Sadness
It is with deep sadness I share with you the passing of Paulette Kandel, a longtime friend, colleague, and respected professional in Florida’s emergency management community.
Many of you who served in emergency management, emergency preparedness, public safety, and local government across Florida may have known her, worked with her, or crossed paths with her over the years. Some may not have been in touch recently, and I wanted to make sure her passing was known among those who would remember her.
I knew Paulette for nearly forty years, and I knew her best during the years she worked with me. For twelve years, she served as my right hand in operations. She was dedicated, committed, smart, kind, and steady. In the emergency management business, those qualities are not decorative. They are essential. When pressure came, when decisions had to be made, when plans had to become action, Paulette was there.
She stood on the wall when it mattered.
Emergency management is often invisible work. The public may never know the names of the people who prepared the plans, staffed the operations centers, made the calls, solved the problems, and kept things moving when others were depending on them. Paulette was one of those people. She did the work. She carried the load. She helped protect communities through professionalism, judgment, loyalty, and quiet resolve.
Those of us who spent our lives in this field know the value of a dependable operations person. We know the value of someone who can be trusted when the phones are ringing, the weather is turning, the reports are coming in, and the next decision matters. Paulette earned that trust. She earned it day by day, year by year, through service and character.
Although time and retirement had put some distance between those working years and today, I never forgot Paulette fondly, and I never lost respect for the person she was or the work she did.
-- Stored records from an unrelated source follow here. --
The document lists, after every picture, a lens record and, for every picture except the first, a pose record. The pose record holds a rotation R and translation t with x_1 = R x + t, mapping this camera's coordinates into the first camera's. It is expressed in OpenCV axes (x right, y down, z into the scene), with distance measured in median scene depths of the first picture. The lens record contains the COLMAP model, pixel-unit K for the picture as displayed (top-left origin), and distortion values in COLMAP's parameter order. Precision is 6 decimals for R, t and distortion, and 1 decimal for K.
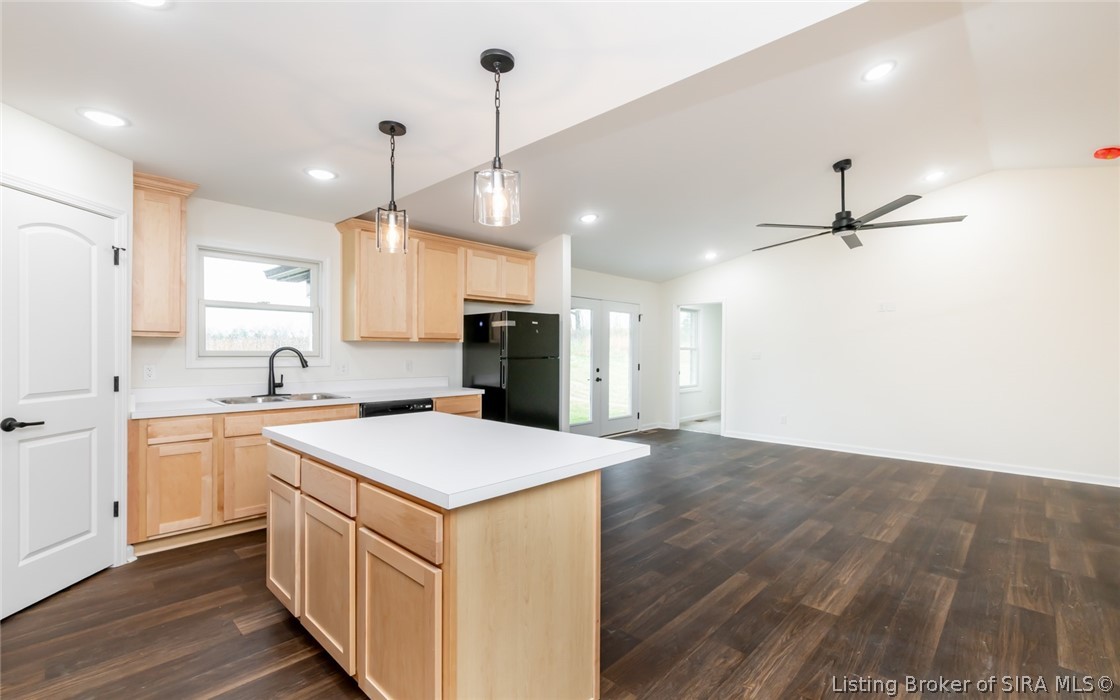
lens RADIAL K [[490.3, 0, 565.4], [0, 490.3, 357.4], [0, 0, 1]] dist [-0.001146, 0.000054]
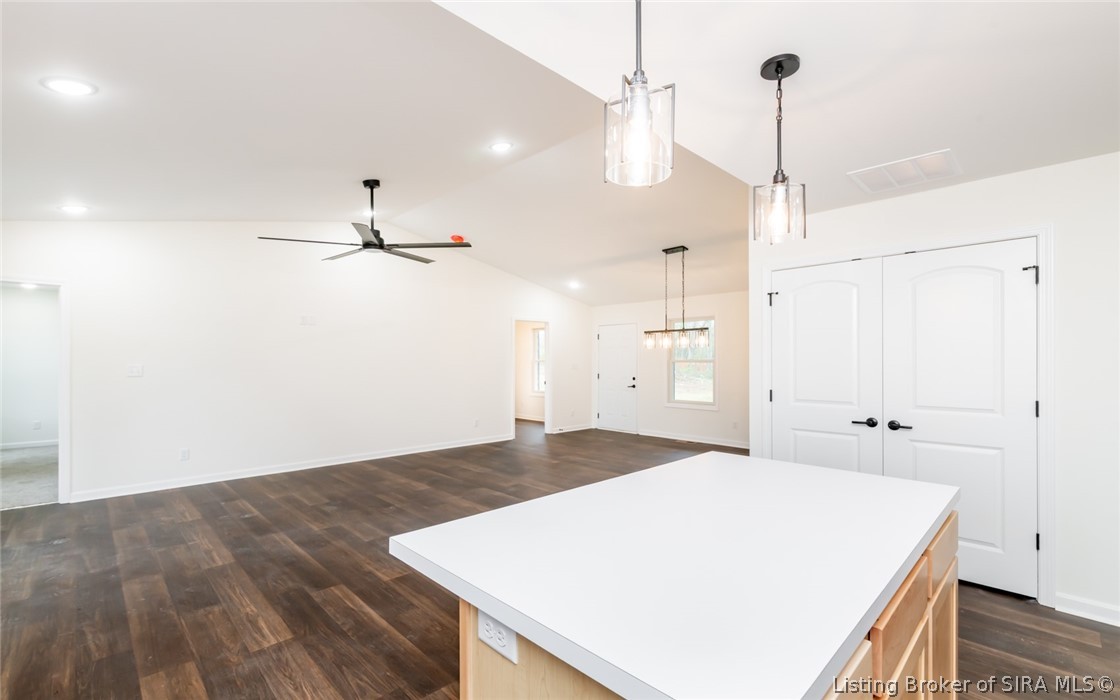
lens RADIAL K [[486.9, 0, 564.1], [0, 486.9, 361.8], [0, 0, 1]] dist [-0.000458, -0.000270]
pose [[0.031255, -0.006845, 0.999488, -0.610712], [0.012767, 0.999898, 0.006449, -0.029875], [-0.999430, 0.012558, 0.031339, 0.794923]]
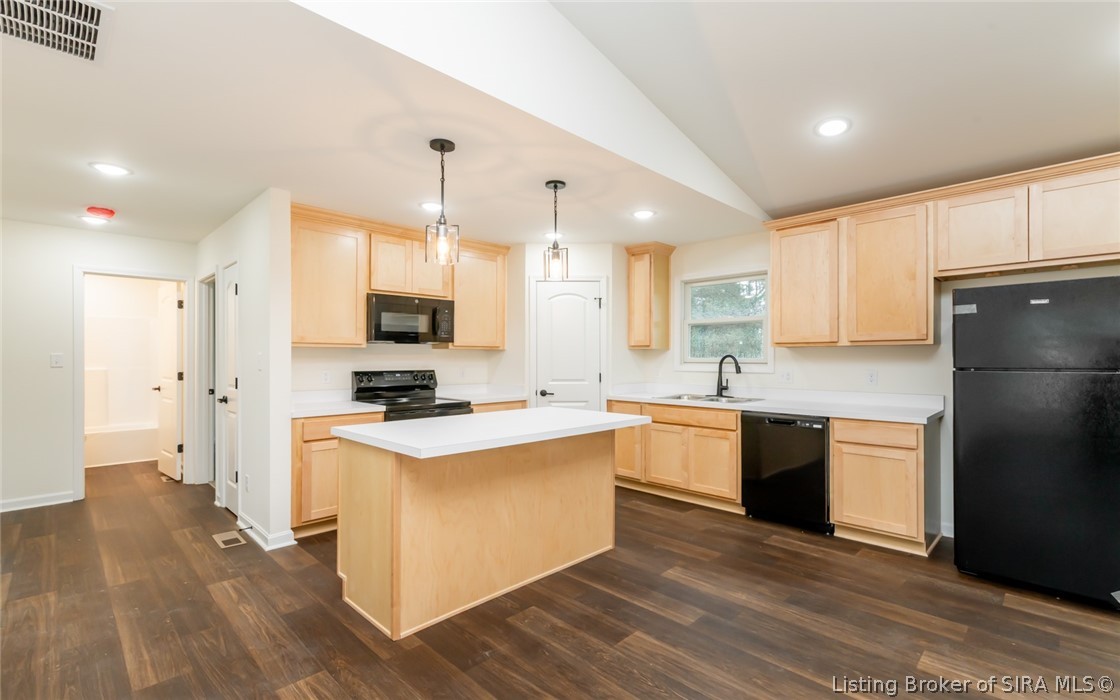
lens RADIAL K [[501.9, 0, 560.0], [0, 501.9, 350.0], [0, 0, 1]] dist [-0.000011, 0.000075]
pose [[-0.027741, -0.022652, -0.999358, 0.723900], [-0.014578, 0.999646, -0.022254, -0.000779], [0.999509, 0.013951, -0.028061, 0.788375]]
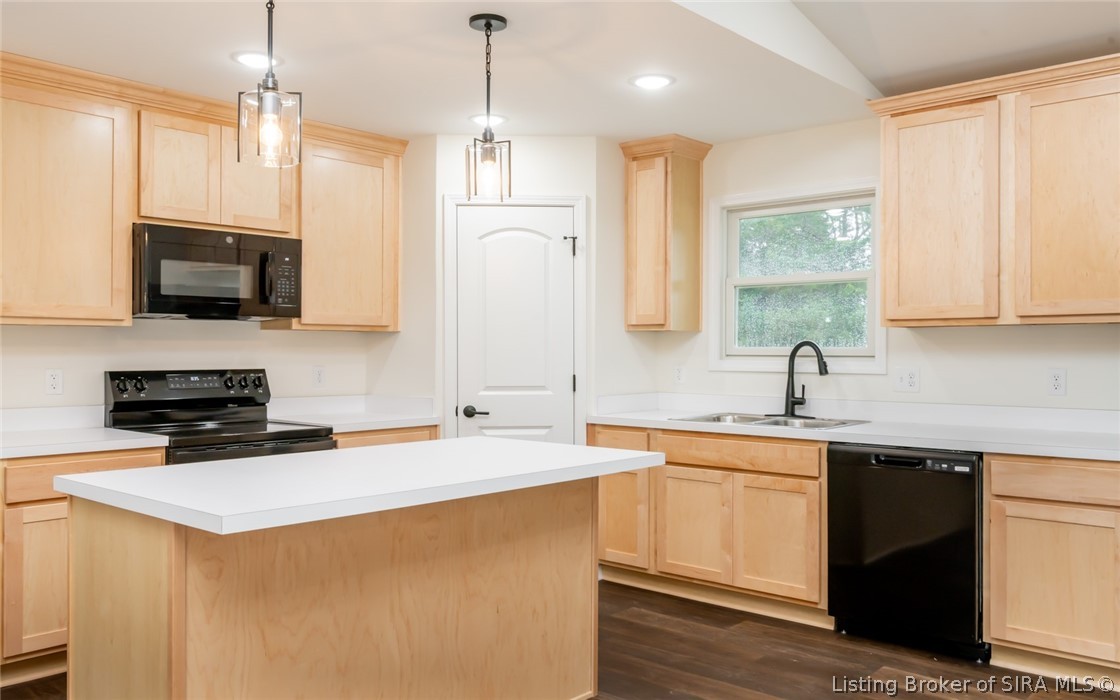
lens RADIAL K [[907.9, 0, 558.5], [0, 907.9, 339.7], [0, 0, 1]] dist [-0.001262, 0.000290]
pose [[0.027592, -0.017951, -0.999458, 0.698421], [-0.014593, 0.999725, -0.018358, 0.003687], [0.999513, 0.015092, 0.027322, 0.800327]]
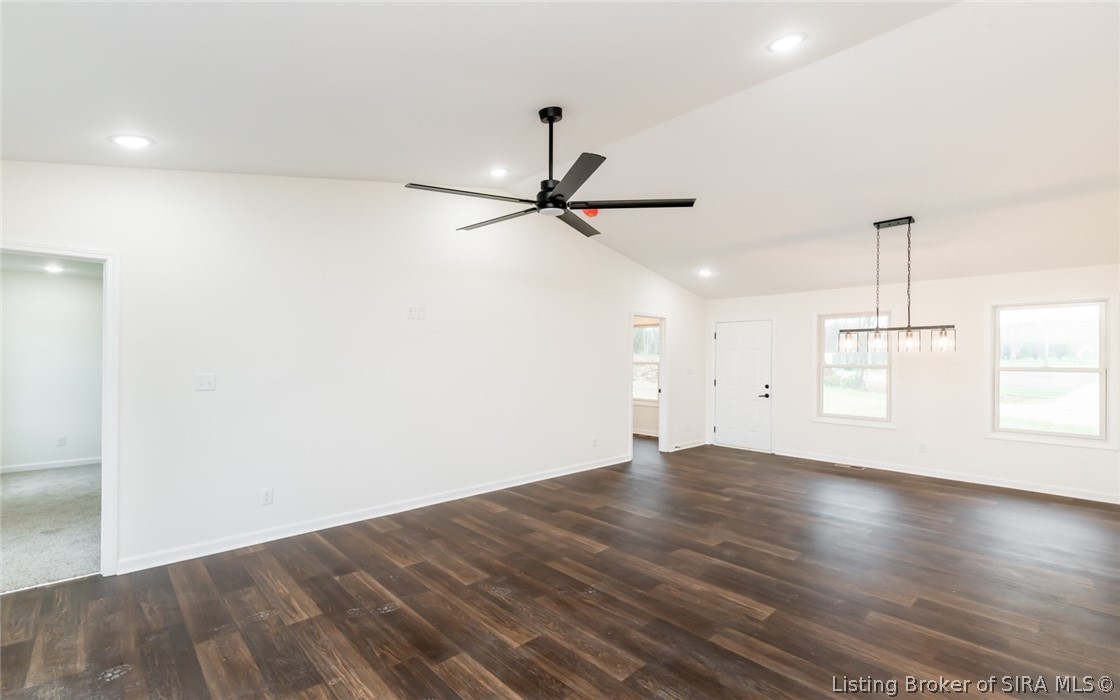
lens RADIAL K [[490.3, 0, 565.4], [0, 490.3, 357.4], [0, 0, 1]] dist [-0.001146, 0.000054]
pose [[0.047330, -0.003618, 0.998873, -0.194283], [0.006627, 0.999973, 0.003308, -0.060977], [-0.998857, 0.006463, 0.047352, 1.316454]]
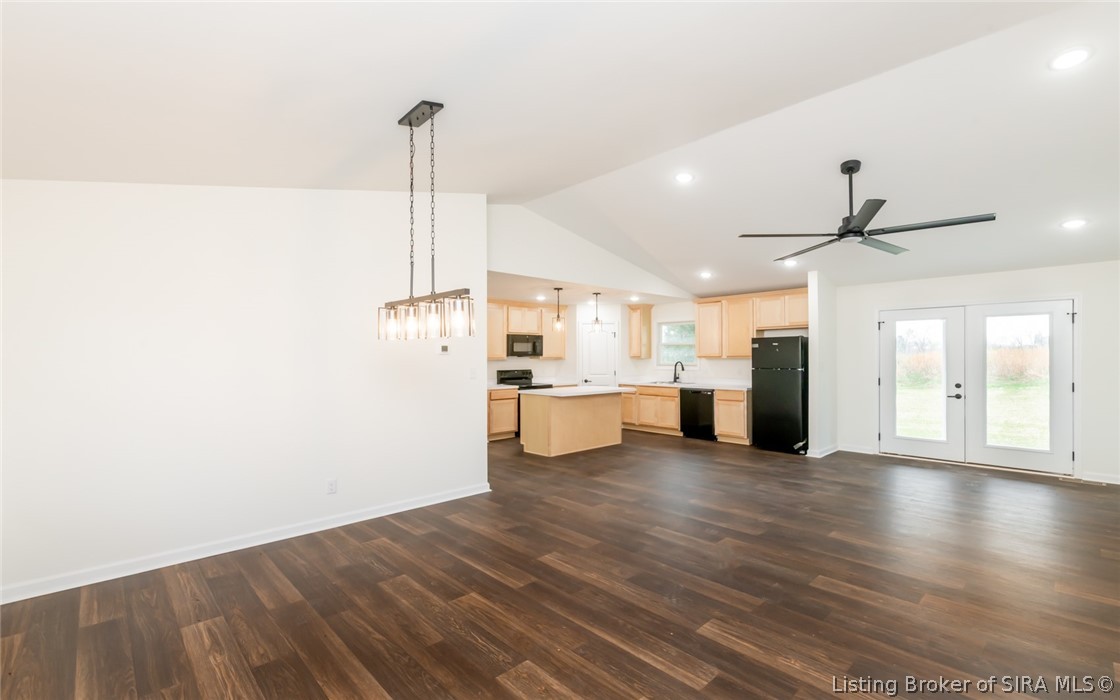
lens RADIAL K [[490.3, 0, 565.4], [0, 490.3, 357.4], [0, 0, 1]] dist [-0.001146, 0.000054]
pose [[-0.044725, -0.002198, -0.998997, 2.104041], [-0.009504, 0.999953, -0.001774, -0.036408], [0.998954, 0.009415, -0.044744, 0.704459]]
She was well regarded by her colleagues, valued by those who worked with her, and remembered with affection by many who had the privilege to know her.
We have lost more than a former co-worker. We have lost one of our own — a compatriot in a demanding profession, a trusted hand in difficult times, and a good and decent person who gave much of herself to public service.
Paulette now joins a long line of emergency management professionals we have lost. All of them did a job not everyone wanted, often under pressure, often without applause, and often far from public view. They prepared, answered, organized, endured, and served because the work mattered. For that service, she deserves our thanks, our respect, and our remembrance.
Rest in peace, Paulette. You served well. You were always there. You will be remembered.
Semper fidelis fratribus sororibusque in discrimine.